Currency Rout Pushes Embattled Yemen to Brink of StarvationBy and
Rial sell-off caused wheat prices to surge 40 percent in a day
Worsening food crisis adds to suffering after two years of war
Anwar Abdullah goes to work every day but he hasn’t been paid in five months. When prices for wheat, sugar and other staple foods spiked earlier this month, the Yemeni school teacher feared for his three children.
A civil war that flared into a regional conflict has devastated Yemen’s economy and pushed millions to the brink of starvation. The local currency’s depreciation and the bombing of ports and roads have disrupted the distribution of food imports on which the poorest Arab country depends. Two of every three of the nation’s 27 million citizens struggle to get enough food to survive, according to the United Nations.
“The situation is deteriorating rapidly because of the conflict,” Reem Nada, a spokeswoman for the UN’s World Food Programme, said by phone from Cairo. “The current level of hunger in Yemen is unprecedented.”
Yemen is part of a broader crisis that’s also convulsing Nigeria, Somalia and South Sudan. Humanitarian operations need $4.4 billion in aid by the end of March to avert a “catastrophe” in these countries, UN Secretary General Antonio Guterres said on Wednesday. The UN declared a famine in parts of South Sudan on Feb. 20.
Wholesale prices for wheat in the Yemeni city of Taiz surged by more than 40 percent on Feb. 12, when the black-market value of the currency, the rial, plunged 30 percent against the U.S. dollar. The latest price spike suggests that food imports, which provide for 90 percent of the country’s needs, could become even harder for people to afford.
“What can we do? We have nothing,” Abdullah, 38 years old, said on Feb. 14 from the capital Sanaa. “With the new price hikes, we will go begging in the streets.”
Yemen was already unstable before the outbreak of civil war in March 2015 plunged it into chaos, allowing al-Qaeda to thrive. Houthi rebels drove President Abd-Rabbu Mansour Hadi’s government from Sanaa to the southern port of Aden. Saudi Arabia and Arab allies began bombing Houthi forces and deployed ground troops to support Hadi. Most foreign powers recognize Hadi, while the Gulf Arabs’ regional rival, Iran, recognizes the Houthis.
The economy shrank by 28 percent in 2015, as Yemen’s already modest output of oil tumbled, and was set to contract further in 2016, according to the latest available data from the World Bank.

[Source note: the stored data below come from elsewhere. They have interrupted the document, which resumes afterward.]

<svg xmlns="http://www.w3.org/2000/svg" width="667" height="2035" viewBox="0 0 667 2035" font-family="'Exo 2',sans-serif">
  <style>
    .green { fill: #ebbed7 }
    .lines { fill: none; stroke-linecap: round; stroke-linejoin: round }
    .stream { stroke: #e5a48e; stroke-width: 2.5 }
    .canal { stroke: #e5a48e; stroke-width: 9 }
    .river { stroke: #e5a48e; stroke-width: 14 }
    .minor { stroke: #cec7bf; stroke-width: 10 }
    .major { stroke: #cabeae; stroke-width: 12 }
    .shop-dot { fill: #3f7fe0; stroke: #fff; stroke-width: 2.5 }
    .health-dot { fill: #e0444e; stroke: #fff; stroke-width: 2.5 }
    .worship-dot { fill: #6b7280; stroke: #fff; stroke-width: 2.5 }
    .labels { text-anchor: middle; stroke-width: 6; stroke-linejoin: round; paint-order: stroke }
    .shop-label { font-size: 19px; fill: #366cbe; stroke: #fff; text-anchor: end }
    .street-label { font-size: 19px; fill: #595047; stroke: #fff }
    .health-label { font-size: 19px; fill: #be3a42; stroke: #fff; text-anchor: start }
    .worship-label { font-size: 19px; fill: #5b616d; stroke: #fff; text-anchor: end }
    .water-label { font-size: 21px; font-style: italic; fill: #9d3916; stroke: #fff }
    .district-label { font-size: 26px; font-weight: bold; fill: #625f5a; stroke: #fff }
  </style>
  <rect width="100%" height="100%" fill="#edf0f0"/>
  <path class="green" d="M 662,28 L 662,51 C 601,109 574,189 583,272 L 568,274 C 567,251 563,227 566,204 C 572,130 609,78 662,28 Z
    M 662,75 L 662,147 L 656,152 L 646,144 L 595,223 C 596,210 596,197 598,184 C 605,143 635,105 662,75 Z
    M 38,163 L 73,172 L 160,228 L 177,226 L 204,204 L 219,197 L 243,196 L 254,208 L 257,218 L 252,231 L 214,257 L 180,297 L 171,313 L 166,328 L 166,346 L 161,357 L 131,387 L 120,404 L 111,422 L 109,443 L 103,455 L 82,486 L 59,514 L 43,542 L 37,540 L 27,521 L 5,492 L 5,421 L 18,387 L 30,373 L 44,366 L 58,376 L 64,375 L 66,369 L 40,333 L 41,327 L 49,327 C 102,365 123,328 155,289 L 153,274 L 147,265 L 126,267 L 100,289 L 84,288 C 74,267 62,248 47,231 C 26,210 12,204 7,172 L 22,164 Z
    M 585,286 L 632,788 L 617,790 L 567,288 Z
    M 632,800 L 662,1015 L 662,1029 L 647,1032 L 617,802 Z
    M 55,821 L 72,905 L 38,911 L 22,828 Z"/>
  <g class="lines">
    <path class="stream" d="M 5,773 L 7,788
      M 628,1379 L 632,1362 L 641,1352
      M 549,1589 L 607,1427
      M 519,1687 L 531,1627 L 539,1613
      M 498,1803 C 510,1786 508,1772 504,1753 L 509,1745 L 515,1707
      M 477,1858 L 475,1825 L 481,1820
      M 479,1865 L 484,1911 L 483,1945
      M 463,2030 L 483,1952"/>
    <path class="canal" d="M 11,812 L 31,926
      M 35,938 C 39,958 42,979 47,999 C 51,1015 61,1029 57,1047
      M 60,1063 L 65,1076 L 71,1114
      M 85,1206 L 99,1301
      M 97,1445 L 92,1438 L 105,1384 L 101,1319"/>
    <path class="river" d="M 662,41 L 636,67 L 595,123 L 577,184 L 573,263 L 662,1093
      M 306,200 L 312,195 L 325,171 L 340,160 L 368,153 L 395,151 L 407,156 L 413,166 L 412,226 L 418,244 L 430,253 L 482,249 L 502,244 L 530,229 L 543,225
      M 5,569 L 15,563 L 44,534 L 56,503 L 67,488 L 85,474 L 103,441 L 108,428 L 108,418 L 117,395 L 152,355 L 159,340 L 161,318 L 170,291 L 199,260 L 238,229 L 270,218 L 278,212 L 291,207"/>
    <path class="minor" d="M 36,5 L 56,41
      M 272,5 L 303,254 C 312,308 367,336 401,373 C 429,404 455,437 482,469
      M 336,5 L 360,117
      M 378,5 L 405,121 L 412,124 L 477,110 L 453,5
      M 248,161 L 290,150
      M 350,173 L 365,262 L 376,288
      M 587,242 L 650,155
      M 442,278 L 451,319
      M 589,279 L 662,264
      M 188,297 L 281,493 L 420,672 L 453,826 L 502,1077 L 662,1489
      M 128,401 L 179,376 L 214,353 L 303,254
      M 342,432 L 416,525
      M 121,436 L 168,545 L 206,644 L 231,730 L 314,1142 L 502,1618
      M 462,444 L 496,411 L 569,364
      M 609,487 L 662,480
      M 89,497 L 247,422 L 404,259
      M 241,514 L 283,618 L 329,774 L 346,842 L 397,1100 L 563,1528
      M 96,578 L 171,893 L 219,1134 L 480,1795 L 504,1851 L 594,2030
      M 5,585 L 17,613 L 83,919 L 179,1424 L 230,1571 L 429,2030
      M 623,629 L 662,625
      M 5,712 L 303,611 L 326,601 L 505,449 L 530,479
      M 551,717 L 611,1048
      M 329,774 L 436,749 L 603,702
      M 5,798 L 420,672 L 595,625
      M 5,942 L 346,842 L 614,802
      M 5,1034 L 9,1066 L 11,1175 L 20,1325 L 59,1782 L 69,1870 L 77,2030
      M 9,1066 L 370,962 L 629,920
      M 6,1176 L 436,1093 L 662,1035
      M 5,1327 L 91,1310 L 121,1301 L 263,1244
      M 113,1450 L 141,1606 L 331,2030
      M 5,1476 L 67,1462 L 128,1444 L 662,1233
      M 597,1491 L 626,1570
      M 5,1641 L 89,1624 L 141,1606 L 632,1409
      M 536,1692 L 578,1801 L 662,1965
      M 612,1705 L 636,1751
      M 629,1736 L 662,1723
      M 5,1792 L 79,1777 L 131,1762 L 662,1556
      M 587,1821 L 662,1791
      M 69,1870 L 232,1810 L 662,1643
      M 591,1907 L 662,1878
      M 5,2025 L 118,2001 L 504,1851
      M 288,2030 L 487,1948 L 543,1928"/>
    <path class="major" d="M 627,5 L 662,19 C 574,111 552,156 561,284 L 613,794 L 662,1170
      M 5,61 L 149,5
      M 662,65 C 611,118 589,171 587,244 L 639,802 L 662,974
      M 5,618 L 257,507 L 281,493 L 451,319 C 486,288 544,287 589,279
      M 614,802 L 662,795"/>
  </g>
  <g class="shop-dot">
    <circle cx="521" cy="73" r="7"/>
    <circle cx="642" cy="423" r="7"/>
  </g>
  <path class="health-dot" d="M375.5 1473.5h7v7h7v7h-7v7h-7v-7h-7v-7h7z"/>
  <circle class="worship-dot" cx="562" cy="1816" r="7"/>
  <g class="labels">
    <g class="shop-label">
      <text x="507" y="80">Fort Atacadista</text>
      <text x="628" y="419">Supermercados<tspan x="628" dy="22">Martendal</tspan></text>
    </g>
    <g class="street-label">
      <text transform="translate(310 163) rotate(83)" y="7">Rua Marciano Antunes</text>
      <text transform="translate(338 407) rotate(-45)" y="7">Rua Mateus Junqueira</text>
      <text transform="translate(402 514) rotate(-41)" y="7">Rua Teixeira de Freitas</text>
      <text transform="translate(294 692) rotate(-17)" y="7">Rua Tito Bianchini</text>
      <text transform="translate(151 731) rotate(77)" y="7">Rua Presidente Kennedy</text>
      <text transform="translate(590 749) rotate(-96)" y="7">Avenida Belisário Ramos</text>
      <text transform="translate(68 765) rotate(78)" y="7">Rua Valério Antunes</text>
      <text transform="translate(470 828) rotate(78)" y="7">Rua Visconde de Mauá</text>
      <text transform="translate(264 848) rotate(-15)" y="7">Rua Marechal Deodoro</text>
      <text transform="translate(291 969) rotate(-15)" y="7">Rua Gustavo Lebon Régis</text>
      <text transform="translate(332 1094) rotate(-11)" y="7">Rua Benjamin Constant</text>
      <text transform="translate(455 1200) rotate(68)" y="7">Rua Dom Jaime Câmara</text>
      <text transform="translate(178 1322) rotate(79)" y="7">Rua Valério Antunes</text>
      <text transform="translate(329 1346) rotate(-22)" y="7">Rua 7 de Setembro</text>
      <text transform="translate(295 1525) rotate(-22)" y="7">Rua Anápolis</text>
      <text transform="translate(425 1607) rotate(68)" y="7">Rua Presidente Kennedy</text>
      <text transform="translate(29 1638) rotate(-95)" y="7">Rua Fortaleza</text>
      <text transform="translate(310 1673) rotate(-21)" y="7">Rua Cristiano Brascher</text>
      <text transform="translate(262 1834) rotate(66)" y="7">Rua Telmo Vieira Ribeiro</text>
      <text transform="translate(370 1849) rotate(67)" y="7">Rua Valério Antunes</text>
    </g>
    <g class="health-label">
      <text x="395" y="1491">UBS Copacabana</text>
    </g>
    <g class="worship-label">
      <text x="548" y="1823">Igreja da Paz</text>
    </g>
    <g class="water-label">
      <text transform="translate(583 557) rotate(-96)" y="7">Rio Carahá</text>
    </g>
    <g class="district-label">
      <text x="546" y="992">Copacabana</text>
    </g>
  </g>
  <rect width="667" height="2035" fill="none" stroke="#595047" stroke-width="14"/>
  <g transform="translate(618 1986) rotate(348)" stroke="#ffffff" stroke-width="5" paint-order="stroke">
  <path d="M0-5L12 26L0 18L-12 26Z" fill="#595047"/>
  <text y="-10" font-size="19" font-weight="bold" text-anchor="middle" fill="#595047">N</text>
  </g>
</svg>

“We are looking at a serious risk of starvation for a large proportion of the population,” Sherin Varkey, UNICEF’s acting representative for Yemen, said by phone from Sanaa.
The rial slumped to 390 to the dollar on the black market on Feb. 12, after trading at about 300 for several months, money changers in Sanaa, Aden and the city of Taiz said by phone. As a result, a 50 kg (110 pound) sack of wheat, which many Yemenis buy to make bread, jumped 42 percent that day to 8,500 rials, while the same amount of sugar rose 27 percent, according to Ahmed al-Sharabi, a food wholesaler in Taiz.
“The rial is very much overvalued and the government isn’t in a position to defend it,” Peter Salisbury, a senior research fellow at Chatham House, said from London. “If the rial devalues, it worsens the hunger crisis in the country.”
The rial returned to 300 per dollar on the black market on Feb. 14, as both the Hadi government and the Houthis imposed controls on money changers. It has fluctuated to as much as 330 to the dollar since then, Taha Ahmed, a Taiz-based money changer, said by phone.
Four of Yemen’s 21 provinces -- Abyan, Hadhramaut, Taiz and Hodeida -- are experiencing a food “emergency,” meaning that more than 15 percent of their populations suffer from “acute malnutrition,” the UN said in a Feb. 10 report.
“Hodeida and other ports operated by the Houthis are operating way below capacity and in many cases have been bombed quite severely,” Adam Baron, a Yemen specialist at the European Council on Foreign Relations, said by phone from Vienna. “Roads have been bombed, crucial bridges have been bombed, fuel costs are astronomical.”
Najeeb Mohammed lives in Taiz, on the front lines of the war. The crisis has cost him his sales job and his apartment, which was damaged in fighting, and the father of five scrapes by as a motorcycle-taxi driver. “Even tea is a luxury,” he said by phone. “This is no longer a life.”